• [TASK GOAL]: Take the data below and extract the lines from the one with "509 196 55.78" to the one with "597 238 26.62", inclusive, exactly as written.

(Collected data entries)
....

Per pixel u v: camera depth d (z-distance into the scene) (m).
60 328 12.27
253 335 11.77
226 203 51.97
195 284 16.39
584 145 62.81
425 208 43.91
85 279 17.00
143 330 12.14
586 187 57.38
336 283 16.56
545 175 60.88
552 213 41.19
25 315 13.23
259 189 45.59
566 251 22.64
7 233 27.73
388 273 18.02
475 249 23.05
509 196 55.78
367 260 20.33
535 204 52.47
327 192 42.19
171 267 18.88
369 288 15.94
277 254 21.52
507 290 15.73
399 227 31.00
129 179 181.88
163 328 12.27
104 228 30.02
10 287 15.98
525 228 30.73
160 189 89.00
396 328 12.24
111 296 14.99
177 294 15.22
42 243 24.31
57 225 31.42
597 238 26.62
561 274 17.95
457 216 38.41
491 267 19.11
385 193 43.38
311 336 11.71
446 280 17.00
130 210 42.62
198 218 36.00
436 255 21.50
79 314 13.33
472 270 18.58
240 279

....

• [EXPECTED ANSWER]:
509 196 55.78
367 260 20.33
535 204 52.47
327 192 42.19
171 267 18.88
369 288 15.94
277 254 21.52
507 290 15.73
399 227 31.00
129 179 181.88
163 328 12.27
104 228 30.02
10 287 15.98
525 228 30.73
160 189 89.00
396 328 12.24
111 296 14.99
177 294 15.22
42 243 24.31
57 225 31.42
597 238 26.62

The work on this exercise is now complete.